Il mondo propende per la filosofia già dalle medie senza però decidere: 55 % di sì contro 45 % di no, e nessun indeciso. È uno dei risultati più serrati dell'archivio.
Il genere qui non spiega nulla: uomini e donne si dividono esattamente a metà, nelle stesse proporzioni. È abbastanza raro da segnalare: la linea di frattura è altrove.
È generazionale, ed è netta. I 25-34enni e i 45-54enni sono unanimemente favorevoli, i 18-24enni in maggioranza favorevoli, mentre i 55-64enni e gli over 65 respingono l'idea in blocco. Più ci si allontana dalla scuola, più si dubita di ciò che può assorbire.
È il thread più ricco di questo periodo d'archivio e soprattutto il più dialogato: diversi scambi si rispondono su più turni invece di giustapporre posizioni. Lo schieramento del rifiuto tiene due argomenti: la priorità dovrebbe andare alle basi (ortografia, grammatica, matematica, geografia) e gli studenti, già sovraccarichi, non hanno tutti la maturità necessaria; farli riflettere sì, lanciarli su Platone o Kant no.

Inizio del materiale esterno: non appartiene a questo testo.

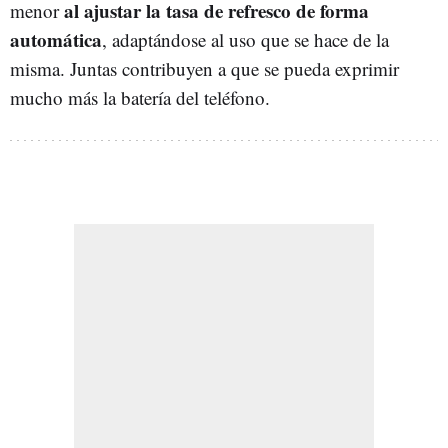
al ajustar la tasa de refresco de forma
menor
automática
, adaptándose al uso que se hace de la
misma. Juntas contribuyen a que se pueda exprimir
mucho más la batería del teléfono.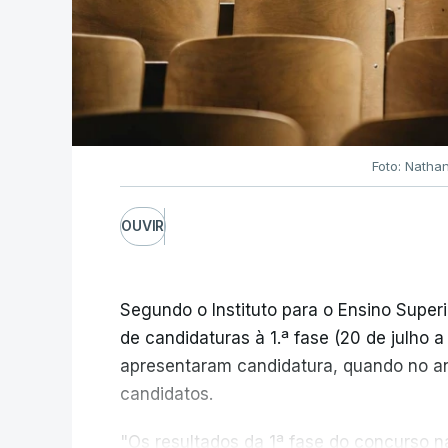
Foto: Natha
OUVIR
Segundo o Instituto para o Ensino Superi
de candidaturas à 1.ª fase (20 de julho 
apresentaram candidatura, quando no a
candidatos.
"Os resultados da 1ª fase do concurso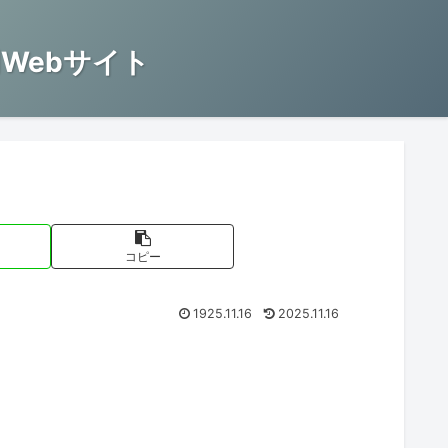
Webサイト
コピー
1925.11.16
2025.11.16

Lo schieramento favorevole non contesta la difficoltà, contesta la conclusione. La sua replica meglio accolta ribalta l'obiezione: se molti studenti mancano di apertura, è una ragione per introdurre la filosofia, non per escluderla, a patto di farlo gradualmente. Un'altra voce individua un problema di forma più che di sostanza: la materia soffre di pregiudizi e non è più astratta della matematica avanzata, molto meno criticata su questo piano.
Il thread si chiude su un terreno d'intesa inatteso: rendere la materia concreta, applicando le grandi tesi a esempi di vita quotidiana. Perfino gli oppositori chiedono « come la renderesti più concreta? », segno che il disaccordo riguarda meno l'utilità della filosofia che il modo di insegnarla.